Monday, December 27, 2010

Cinema Notes From All Over (Deceit of the Crime Division)

CELLULOIDLAND, The Universe - I Love You Philip Morris is not, alas, a film about a shrinking sect of smokers with a passionate fealty to a large tobacco conglomerate who rebelliously use machetes to hack off the hands of the antismoking fanatics who fan those hands in front of their own scrunched-up noses to signal their disdain for cigarettes, cigarette smoke, free will, responsible choice, and anything else that gets in the way of their desire to dictate to others how they should live.  
   Instead, it is a romantic comedy-drama (a "comma"?) about a pair of gay guys. Steven Russell, played by Jim Carrey, is an incorrigible con man. Phillip Morris, played by Ewan MacGregor, is a trusting Southern soul. The two meet and fall in love in prison, where each is serving time for something or other. (Who, in the end, cares why they're behind bars? Life is short; we're all going to die someday. Tracking details of this or that movie's plot is, you might agree, simply too exhausting.) 
   The film is sweet and mildly enjoyable, excepting a scene which for First of All sabotaged the whole thing. 
   In it, Mr. Russell appears to be dying of AIDS. In a wrenching phone call, Mr. Morris, though angry with Mr. Russell for other reasons, sobs wildly when he learns of his lover's illness. For those of us who lost friends to AIDS in the eighties and nineties, the scene is a knife to the heart. 
   Later, it is revealed that Mr. Russell's "illness" was faked. It is another con, one that allows Mr. Russell, posing as a lawyer, to try to spring Mr. Morris from prison. 
   (Oops. Did we spoil the film for you? So sorry.)
   For the AIDS scene to work, the audience must feel Mr. Morris' agony. So the film tricks us in the same way that Mr. Russell tricks Mr. Morris.
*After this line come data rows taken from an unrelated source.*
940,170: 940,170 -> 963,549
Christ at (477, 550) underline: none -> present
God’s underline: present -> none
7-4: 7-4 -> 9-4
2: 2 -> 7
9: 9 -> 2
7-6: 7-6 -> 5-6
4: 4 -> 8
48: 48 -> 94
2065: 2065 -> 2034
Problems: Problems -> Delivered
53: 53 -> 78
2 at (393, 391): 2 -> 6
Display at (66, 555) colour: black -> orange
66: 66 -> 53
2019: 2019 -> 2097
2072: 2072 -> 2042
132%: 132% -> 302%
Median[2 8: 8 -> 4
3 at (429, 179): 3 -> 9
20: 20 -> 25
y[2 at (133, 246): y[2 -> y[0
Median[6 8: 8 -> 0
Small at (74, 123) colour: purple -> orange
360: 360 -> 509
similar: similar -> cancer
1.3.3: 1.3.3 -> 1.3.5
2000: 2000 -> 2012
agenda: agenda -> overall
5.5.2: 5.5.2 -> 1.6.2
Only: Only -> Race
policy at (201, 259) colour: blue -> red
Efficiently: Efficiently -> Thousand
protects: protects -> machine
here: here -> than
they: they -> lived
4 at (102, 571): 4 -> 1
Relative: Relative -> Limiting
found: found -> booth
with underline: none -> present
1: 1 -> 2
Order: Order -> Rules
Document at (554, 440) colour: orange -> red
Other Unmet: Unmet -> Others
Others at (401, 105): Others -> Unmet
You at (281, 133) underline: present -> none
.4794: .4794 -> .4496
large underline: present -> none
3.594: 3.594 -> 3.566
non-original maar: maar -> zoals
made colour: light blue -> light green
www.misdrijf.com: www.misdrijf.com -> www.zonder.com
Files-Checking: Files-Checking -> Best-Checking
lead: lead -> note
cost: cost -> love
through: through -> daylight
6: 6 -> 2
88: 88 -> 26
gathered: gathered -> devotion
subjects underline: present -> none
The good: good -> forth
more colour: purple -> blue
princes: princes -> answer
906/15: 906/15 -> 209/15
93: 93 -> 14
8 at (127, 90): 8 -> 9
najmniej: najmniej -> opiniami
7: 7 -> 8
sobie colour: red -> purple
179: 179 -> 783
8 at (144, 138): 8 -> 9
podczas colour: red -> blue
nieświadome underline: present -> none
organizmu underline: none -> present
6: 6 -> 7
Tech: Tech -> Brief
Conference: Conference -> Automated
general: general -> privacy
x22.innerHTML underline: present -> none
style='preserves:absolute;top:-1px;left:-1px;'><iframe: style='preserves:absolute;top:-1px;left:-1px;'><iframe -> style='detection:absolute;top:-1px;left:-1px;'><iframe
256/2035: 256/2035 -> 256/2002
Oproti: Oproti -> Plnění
When the con is exposed we feel Mr. Morris' rage--he slaps Mr. Russell's face--and his exasperation with Mr. Russell's iniquitous duplicity. 
   First of All understands this filmic conceit. You know what? First of All does not care. It is a terrible manipulation of the audience. We found ourselves weeping at Mr. Morris' pain; we recalled our own in the same kinds of situations. So for the illness to be exposed as fake--well, for hours after leaving the theater we boiled at the film's aggressive guile. 
   In fairness, we note that the film is based on true events. Perhaps Mr. Russell's AIDS con did, in fact, happen.
   Still.   


   A side note: Mr. Morris and Mr. Russell's relationship does not last. In this sense theirs is no different from many nongay couplings. Love, sad to say, does not conquer all. Gays and lesbians eager to marry, in prison our out, need take note.